Within the entries below, the lines from the one with "each: 'same' or 'different'." through the one with "The current state" are to be set down exactly, both ends kept.

━━━ Information shown

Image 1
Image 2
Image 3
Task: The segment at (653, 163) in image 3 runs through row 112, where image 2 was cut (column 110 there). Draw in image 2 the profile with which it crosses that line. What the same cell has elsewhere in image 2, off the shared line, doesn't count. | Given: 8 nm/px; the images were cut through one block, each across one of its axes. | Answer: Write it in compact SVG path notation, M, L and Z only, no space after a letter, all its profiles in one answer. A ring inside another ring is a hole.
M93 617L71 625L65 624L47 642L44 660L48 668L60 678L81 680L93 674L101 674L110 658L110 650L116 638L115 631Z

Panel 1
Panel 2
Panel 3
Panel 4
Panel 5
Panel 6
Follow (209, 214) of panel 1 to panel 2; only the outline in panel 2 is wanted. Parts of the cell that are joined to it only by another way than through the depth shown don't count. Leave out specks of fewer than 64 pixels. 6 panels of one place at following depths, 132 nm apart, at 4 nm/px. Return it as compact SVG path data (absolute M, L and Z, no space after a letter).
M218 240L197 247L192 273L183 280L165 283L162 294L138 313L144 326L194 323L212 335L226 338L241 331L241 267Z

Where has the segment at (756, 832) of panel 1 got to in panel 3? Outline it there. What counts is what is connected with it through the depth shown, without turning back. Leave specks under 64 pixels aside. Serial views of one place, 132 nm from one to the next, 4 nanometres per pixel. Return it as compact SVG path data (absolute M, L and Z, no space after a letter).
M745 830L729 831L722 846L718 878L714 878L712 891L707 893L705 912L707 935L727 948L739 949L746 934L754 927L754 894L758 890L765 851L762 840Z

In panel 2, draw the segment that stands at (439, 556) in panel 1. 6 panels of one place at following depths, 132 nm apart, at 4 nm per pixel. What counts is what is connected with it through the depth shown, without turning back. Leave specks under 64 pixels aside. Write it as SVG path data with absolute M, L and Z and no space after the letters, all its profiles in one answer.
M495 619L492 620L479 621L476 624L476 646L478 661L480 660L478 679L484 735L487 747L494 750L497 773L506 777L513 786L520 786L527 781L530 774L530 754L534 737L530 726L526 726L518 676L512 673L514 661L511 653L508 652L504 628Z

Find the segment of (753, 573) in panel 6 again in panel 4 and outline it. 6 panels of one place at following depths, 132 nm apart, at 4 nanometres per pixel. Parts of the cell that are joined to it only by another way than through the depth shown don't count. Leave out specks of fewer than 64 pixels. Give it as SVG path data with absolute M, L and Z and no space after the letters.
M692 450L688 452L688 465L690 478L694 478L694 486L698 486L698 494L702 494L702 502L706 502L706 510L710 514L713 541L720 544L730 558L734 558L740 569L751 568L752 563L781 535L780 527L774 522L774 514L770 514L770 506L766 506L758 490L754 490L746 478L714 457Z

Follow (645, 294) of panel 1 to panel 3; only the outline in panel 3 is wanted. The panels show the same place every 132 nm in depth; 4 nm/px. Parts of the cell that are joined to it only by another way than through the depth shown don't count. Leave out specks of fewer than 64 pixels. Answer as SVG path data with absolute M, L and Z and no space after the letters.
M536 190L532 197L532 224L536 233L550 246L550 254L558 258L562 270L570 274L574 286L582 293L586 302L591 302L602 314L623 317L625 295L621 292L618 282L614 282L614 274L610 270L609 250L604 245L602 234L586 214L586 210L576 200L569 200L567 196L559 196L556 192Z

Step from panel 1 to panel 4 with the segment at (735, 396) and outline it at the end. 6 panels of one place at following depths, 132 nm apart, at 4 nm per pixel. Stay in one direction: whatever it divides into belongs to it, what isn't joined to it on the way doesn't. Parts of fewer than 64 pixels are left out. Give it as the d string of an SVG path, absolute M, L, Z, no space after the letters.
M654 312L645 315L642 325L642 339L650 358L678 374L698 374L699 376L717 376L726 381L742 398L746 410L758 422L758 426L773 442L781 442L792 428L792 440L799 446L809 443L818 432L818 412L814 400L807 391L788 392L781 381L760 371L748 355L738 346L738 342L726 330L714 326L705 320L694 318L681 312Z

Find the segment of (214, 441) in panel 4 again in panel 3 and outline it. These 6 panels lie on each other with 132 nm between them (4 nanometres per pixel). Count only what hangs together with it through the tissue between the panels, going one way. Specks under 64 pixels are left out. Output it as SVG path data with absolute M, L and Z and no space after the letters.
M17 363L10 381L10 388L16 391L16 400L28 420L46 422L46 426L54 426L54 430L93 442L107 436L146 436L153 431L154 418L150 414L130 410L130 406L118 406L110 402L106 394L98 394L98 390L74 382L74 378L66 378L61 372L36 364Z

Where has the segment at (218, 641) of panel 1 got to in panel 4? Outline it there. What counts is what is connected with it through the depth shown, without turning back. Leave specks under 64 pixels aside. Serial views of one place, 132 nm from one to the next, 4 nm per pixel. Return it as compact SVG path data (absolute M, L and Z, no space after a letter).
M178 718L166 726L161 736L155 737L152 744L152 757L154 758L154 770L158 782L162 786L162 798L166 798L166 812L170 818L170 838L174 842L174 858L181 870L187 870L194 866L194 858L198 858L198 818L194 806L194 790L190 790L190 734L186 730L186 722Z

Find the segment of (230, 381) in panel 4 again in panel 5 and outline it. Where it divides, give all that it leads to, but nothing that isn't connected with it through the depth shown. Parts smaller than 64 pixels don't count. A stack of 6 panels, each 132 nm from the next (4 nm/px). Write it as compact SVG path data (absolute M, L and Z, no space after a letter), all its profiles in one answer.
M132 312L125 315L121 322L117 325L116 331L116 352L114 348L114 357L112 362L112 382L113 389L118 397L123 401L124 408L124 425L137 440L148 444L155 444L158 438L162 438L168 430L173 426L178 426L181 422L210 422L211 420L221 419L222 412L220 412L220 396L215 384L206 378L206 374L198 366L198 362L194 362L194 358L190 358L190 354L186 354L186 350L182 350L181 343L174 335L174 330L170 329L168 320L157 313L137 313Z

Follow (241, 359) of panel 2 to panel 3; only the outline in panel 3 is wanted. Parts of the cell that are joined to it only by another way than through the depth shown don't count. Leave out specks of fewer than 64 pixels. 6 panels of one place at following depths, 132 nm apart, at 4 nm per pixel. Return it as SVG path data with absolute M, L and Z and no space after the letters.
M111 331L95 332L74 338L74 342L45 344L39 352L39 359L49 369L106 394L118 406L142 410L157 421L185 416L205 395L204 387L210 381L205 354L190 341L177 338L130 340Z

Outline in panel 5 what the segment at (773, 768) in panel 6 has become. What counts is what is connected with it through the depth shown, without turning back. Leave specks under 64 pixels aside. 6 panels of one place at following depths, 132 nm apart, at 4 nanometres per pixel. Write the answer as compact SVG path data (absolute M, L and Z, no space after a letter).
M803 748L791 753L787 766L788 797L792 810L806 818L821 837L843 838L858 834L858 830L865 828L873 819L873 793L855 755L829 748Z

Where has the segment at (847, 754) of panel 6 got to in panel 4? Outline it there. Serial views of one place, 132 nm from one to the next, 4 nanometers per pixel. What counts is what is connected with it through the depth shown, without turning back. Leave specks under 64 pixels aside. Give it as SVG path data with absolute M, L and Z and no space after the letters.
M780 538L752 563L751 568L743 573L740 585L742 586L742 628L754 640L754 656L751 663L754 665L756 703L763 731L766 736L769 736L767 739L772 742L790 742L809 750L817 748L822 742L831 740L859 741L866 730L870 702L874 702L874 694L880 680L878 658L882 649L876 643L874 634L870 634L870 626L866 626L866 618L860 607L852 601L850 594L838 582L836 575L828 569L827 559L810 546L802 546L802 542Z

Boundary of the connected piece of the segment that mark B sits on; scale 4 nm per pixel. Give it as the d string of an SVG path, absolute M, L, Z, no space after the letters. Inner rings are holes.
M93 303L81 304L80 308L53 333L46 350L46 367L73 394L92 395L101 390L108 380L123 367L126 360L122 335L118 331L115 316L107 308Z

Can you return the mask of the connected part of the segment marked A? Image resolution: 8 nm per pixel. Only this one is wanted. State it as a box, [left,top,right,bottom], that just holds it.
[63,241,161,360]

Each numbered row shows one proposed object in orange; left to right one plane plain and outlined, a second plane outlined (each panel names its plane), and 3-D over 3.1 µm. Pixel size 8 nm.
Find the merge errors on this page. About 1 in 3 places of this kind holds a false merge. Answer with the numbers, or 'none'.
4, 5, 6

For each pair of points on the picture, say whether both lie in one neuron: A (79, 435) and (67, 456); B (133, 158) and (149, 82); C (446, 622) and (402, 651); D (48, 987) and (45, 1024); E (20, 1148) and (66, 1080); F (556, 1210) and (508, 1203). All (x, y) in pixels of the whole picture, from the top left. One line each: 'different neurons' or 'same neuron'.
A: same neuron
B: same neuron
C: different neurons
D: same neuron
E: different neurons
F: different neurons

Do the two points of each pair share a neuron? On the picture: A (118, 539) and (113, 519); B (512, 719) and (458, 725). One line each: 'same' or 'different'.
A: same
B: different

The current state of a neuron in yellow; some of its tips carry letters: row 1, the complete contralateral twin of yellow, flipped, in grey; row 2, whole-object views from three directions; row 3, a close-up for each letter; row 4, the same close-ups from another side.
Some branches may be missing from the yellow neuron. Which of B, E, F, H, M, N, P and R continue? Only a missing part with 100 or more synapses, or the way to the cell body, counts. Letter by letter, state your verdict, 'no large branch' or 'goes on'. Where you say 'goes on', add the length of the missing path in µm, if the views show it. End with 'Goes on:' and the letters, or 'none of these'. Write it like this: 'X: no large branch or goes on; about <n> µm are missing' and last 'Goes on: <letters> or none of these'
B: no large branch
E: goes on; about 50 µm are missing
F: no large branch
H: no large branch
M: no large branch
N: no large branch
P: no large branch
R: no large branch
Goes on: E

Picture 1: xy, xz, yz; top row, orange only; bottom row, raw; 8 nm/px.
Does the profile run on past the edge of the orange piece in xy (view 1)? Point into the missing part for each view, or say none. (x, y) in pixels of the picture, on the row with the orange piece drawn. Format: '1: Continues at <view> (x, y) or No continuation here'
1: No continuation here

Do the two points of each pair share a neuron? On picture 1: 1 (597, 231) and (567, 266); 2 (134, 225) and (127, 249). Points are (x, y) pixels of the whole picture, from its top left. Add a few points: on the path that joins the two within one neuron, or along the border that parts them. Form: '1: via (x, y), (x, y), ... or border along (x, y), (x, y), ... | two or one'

━━━━━━

● Exercise response
Do the two points of each pair share a neuron? On the picture: A (118, 539) and (113, 519); B (512, 719) and (458, 725). One line each: 'same' or 'different'.
A: same
B: different

The current state of a neuron in yellow; some of its tips carry letters: row 1, the complete contralateral twin of yellow, flipped, in grey; row 2, whole-object views from three directions; row 3, a close-up for each letter; row 4, the same close-ups from another side.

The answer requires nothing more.